Pendant que les médias focalisent sur le prix de l’essence et le litre qui dépasse les 2 €, un autre effet de la guerre en Iran est en train de passer totalement sous les radars.
Et pourtant, c’est sans doute le plus dangereux.
Car ce conflit ne menace pas seulement votre pouvoir d’achat.
Il menace directement les finances publiques françaises !
Une bombe discrète : la dette indexée sur l’inflation
Aujourd’hui, une partie de la dette française fonctionne selon un mécanisme simple — et redoutable. Plus l’inflation augmente, plus la facture de l’État explose.
Cette dette représente 12,2 % du total des obligations à moyen et long terme, soit environ 302 milliards d’euros.
Et surtout, près de 80 % de cette dette est indexée sur l’inflation européenne.
Autrement dit : une large part de notre dette dépend… de facteurs que la France ne contrôle pas.
Comprendre le mécanisme (et le piège)
Une obligation classique verse un intérêt fixe.
Une obligation indexée sur l’inflation, elle, fonctionne différemment :
- le capital augmente avec l’inflation ;
- les intérêts versés augmentent aussi ;
- plus l’inflation grimpe, plus l’État paie.
Pour l’investisseur, c’est une protection parfaite. Pour l’État, c’est une mécanique implacable. Chaque hausse des prix se transforme immédiatement en dépense publique.
C’est un transfert pur et simple du risque inflationniste vers les finances de l’État.
Des prévisions déjà dépassées
Dans le budget 2026, le gouvernement a fait un pari : inflation modérée, stabilité relative et facture maîtrisée.
Résultat : 5,8 milliards d’euros provisionnés pour rémunérer ces obligations.
Mais ce scénario reposait sur un monde stable. Ce monde n’existe plus.
Iran, énergie, euro : le cocktail explosif
Depuis quelques semaines, tout s’accélère : les tensions militaires au Moyen-Orient, la flambée des prix de l’énergie, la hausse des matières premières, l’affaiblissement de l’euro face au dollar.
Cela ne peut annoncer qu’une chose : un choc inflationniste en formation.
Dans ce contexte, une inflation à 3 % devient plausible. À 5 %, elle devient un scénario crédible.
Et si le détroit d’Ormuz venait à être perturbé durablement ?

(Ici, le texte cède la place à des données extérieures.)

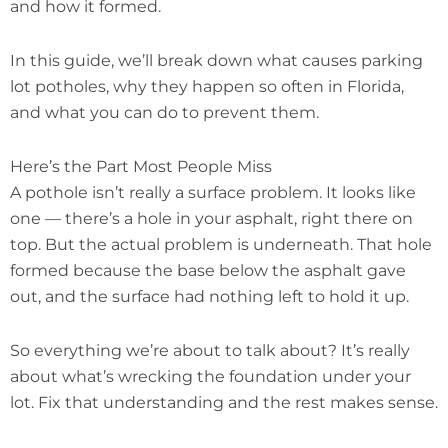
and how it formed.
In this guide, we’ll break down what causes parking
lot potholes, why they happen so often in Florida,
and what you can do to prevent them.
Here’s the Part Most People Miss
A pothole isn’t really a surface problem. It looks like
one — there’s a hole in your asphalt, right there on
top. But the actual problem is underneath. That hole
formed because the base below the asphalt gave
out, and the surface had nothing left to hold it up.
So everything we’re about to talk about? It’s really
about what’s wrecking the foundation under your
lot. Fix that understanding and the rest makes sense.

Le mécanisme qui fait tout basculer
La dette indexée transforme immédiatement ces tensions en facture.
Chaque point d’inflation supplémentaire représente environ 3 milliards d’euros de coût en plus.
Sans débat. Sans vote. Sans délai. C’est automatique.
Une impuissance totale
Sur le papier, la France peut agir sur son inflation domestique. Mais dans les faits, elle ne contrôle quasiment rien.
Car l’essentiel de cette dette est indexé sur l’inflation européenne.
Et cette inflation dépend des marchés de l’énergie, des tensions géopolitiques, de la politique monétaire de la BCE et du taux de change de l’euro.
Autant dire : hors de portée.
Le précédent que tout le monde oublie
On a déjà vu ce film.
En 2022, avec le choc lié à la guerre en Ukraine la facture a explosé de plusieurs dizaines de milliards d’euros.
Pas à cause d’une décision politique. Mais bien à cause de ce mécanisme automatique.
Le scénario que personne ne veut regarder
Prenons une hypothèse réaliste : une inflation plus élevée que prévu, des tensions durables sur l’énergie et un euro affaibli. Le surcoût pourrait atteindre des niveaux comparables à un budget ministériel entier.
Et ce, sans compter les dépenses sociales indexées, la hausse des taux sur les nouvelles dettes et l’effet boule de neige sur l’ensemble des finances publiques
Le vrai problème : une illusion de contrôle
Pour l’instant, rien ne se voit.
Les chiffres officiels restent contenus.
Les marchés restent calmes.
Le débat public, inexistant.
Mais dès que l’inflation réelle dépassera les prévisions, la mécanique s’enclenchera. Et ce qui est aujourd’hui invisible deviendra brutalement réel.
La France est aujourd’hui dans une situation très particulière :
- une dette massive ;
- une partie indexée sur l’inflation ;
- des facteurs externes incontrôlables ;
- un contexte géopolitique instable.
En clair, un équilibre extrêmement fragile.
Le problème n’est pas hypothétique. Il est déjà inscrit dans la structure même de notre dette. Et lorsque le choc se matérialisera, il ne s’agira pas d’une surprise.
Mais de la conséquence logique d’un système… que plus personne ne regarde.